[Document structure recognition data]

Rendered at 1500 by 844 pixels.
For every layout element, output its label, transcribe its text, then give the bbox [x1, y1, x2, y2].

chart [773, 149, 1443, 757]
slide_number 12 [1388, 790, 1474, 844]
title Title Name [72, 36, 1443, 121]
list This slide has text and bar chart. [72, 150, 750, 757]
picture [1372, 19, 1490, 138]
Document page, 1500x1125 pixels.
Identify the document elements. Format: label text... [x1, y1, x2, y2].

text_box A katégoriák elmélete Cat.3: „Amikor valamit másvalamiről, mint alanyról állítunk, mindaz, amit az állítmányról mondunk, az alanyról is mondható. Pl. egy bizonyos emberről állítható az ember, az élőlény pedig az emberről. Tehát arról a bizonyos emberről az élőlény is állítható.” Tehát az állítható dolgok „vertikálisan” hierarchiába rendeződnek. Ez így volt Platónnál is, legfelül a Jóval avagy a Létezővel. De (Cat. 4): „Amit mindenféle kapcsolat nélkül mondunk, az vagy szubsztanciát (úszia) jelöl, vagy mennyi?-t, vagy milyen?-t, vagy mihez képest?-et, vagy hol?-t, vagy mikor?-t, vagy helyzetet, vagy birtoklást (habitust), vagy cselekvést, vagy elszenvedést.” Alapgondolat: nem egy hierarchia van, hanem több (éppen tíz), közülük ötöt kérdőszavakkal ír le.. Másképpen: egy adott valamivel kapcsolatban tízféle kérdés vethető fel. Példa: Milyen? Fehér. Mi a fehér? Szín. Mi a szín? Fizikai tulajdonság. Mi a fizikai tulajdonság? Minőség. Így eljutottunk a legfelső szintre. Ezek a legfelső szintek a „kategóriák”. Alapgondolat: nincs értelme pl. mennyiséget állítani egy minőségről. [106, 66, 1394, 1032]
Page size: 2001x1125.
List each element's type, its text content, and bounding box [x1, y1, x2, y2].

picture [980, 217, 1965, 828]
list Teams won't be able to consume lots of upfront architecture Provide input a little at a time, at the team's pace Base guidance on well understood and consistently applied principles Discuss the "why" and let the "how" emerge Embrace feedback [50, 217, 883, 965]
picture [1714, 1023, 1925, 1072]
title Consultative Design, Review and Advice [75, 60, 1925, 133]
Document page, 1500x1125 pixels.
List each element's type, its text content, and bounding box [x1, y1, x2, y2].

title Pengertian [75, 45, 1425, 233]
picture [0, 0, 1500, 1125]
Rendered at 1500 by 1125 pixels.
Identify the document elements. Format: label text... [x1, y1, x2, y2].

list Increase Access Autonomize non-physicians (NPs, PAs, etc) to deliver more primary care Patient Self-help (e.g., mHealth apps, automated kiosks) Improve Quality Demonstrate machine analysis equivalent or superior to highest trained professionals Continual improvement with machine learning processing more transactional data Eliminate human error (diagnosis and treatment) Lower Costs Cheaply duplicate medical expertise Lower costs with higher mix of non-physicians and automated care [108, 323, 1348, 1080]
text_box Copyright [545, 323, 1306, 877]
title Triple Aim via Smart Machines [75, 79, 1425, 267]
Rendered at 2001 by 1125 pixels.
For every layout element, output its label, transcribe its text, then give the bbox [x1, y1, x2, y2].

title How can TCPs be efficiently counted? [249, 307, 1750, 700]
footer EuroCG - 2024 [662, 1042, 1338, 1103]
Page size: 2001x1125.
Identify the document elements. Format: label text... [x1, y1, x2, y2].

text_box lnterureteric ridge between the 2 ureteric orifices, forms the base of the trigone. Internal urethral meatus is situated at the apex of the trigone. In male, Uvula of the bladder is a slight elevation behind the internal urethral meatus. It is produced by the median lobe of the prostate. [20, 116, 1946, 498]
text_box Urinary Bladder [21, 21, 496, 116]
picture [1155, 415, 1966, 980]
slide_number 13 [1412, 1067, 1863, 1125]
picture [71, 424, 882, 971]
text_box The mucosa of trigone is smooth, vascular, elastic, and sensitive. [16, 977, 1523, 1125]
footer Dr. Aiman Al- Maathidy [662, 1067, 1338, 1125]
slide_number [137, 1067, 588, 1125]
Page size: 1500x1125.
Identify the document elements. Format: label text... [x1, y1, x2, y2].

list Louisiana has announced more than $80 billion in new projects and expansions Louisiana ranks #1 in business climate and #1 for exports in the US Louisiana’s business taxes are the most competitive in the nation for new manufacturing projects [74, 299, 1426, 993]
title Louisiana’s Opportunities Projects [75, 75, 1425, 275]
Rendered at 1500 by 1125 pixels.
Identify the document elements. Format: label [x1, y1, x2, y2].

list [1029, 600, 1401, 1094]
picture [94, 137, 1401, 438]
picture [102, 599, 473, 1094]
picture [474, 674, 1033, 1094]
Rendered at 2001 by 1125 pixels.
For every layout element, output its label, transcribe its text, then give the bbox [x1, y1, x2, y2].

_EXERCISE INSTRUCTIONS:_
Copy all records verbatim.

_SOLUTION:_
Rendered at 1500 by 844 pixels.
For every layout element, output its label, transcribe its text, then give the bbox [x1, y1, x2, y2].

chart [773, 149, 1443, 757]
slide_number 12 [1388, 790, 1474, 844]
title Title Name [72, 36, 1443, 121]
list This slide has text and bar chart. [72, 150, 750, 757]
picture [1372, 19, 1490, 138]
Document page, 1500x1125 pixels.
Identify the document elements. Format: label text... [x1, y1, x2, y2].

text_box A katégoriák elmélete Cat.3: „Amikor valamit másvalamiről, mint alanyról állítunk, mindaz, amit az állítmányról mondunk, az alanyról is mondható. Pl. egy bizonyos emberről állítható az ember, az élőlény pedig az emberről. Tehát arról a bizonyos emberről az élőlény is állítható.” Tehát az állítható dolgok „vertikálisan” hierarchiába rendeződnek. Ez így volt Platónnál is, legfelül a Jóval avagy a Létezővel. De (Cat. 4): „Amit mindenféle kapcsolat nélkül mondunk, az vagy szubsztanciát (úszia) jelöl, vagy mennyi?-t, vagy milyen?-t, vagy mihez képest?-et, vagy hol?-t, vagy mikor?-t, vagy helyzetet, vagy birtoklást (habitust), vagy cselekvést, vagy elszenvedést.” Alapgondolat: nem egy hierarchia van, hanem több (éppen tíz), közülük ötöt kérdőszavakkal ír le.. Másképpen: egy adott valamivel kapcsolatban tízféle kérdés vethető fel. Példa: Milyen? Fehér. Mi a fehér? Szín. Mi a szín? Fizikai tulajdonság. Mi a fizikai tulajdonság? Minőség. Így eljutottunk a legfelső szintre. Ezek a legfelső szintek a „kategóriák”. Alapgondolat: nincs értelme pl. mennyiséget állítani egy minőségről. [106, 66, 1394, 1032]
Page size: 2001x1125.
List each element's type, its text content, and bounding box [x1, y1, x2, y2].

picture [980, 217, 1965, 828]
list Teams won't be able to consume lots of upfront architecture Provide input a little at a time, at the team's pace Base guidance on well understood and consistently applied principles Discuss the "why" and let the "how" emerge Embrace feedback [50, 217, 883, 965]
picture [1714, 1023, 1925, 1072]
title Consultative Design, Review and Advice [75, 60, 1925, 133]
Document page, 1500x1125 pixels.
List each element's type, its text content, and bounding box [x1, y1, x2, y2].

title Pengertian [75, 45, 1425, 233]
picture [0, 0, 1500, 1125]
Rendered at 1500 by 1125 pixels.
Identify the document elements. Format: label text... [x1, y1, x2, y2].

list Increase Access Autonomize non-physicians (NPs, PAs, etc) to deliver more primary care Patient Self-help (e.g., mHealth apps, automated kiosks) Improve Quality Demonstrate machine analysis equivalent or superior to highest trained professionals Continual improvement with machine learning processing more transactional data Eliminate human error (diagnosis and treatment) Lower Costs Cheaply duplicate medical expertise Lower costs with higher mix of non-physicians and automated care [108, 323, 1348, 1080]
text_box Copyright [545, 323, 1306, 877]
title Triple Aim via Smart Machines [75, 79, 1425, 267]
Rendered at 2001 by 1125 pixels.
For every layout element, output its label, transcribe its text, then give the bbox [x1, y1, x2, y2].

title How can TCPs be efficiently counted? [249, 307, 1750, 700]
footer EuroCG - 2024 [662, 1042, 1338, 1103]
Page size: 2001x1125.
Identify the document elements. Format: label text... [x1, y1, x2, y2].

text_box lnterureteric ridge between the 2 ureteric orifices, forms the base of the trigone. Internal urethral meatus is situated at the apex of the trigone. In male, Uvula of the bladder is a slight elevation behind the internal urethral meatus. It is produced by the median lobe of the prostate. [20, 116, 1946, 498]
text_box Urinary Bladder [21, 21, 496, 116]
picture [1155, 415, 1966, 980]
slide_number 13 [1412, 1067, 1863, 1125]
picture [71, 424, 882, 971]
text_box The mucosa of trigone is smooth, vascular, elastic, and sensitive. [16, 977, 1523, 1125]
footer Dr. Aiman Al- Maathidy [662, 1067, 1338, 1125]
slide_number [137, 1067, 588, 1125]
Page size: 1500x1125.
Identify the document elements. Format: label text... [x1, y1, x2, y2].

list Louisiana has announced more than $80 billion in new projects and expansions Louisiana ranks #1 in business climate and #1 for exports in the US Louisiana’s business taxes are the most competitive in the nation for new manufacturing projects [74, 299, 1426, 993]
title Louisiana’s Opportunities Projects [75, 75, 1425, 275]
Rendered at 1500 by 1125 pixels.
Identify the document elements. Format: label [x1, y1, x2, y2].

list [1029, 600, 1401, 1094]
picture [94, 137, 1401, 438]
picture [102, 599, 473, 1094]
picture [474, 674, 1033, 1094]
Rendered at 2001 by 1125 pixels.
For every layout element, output its label, transcribe its text, then give the bbox [x1, y1, x2, y2].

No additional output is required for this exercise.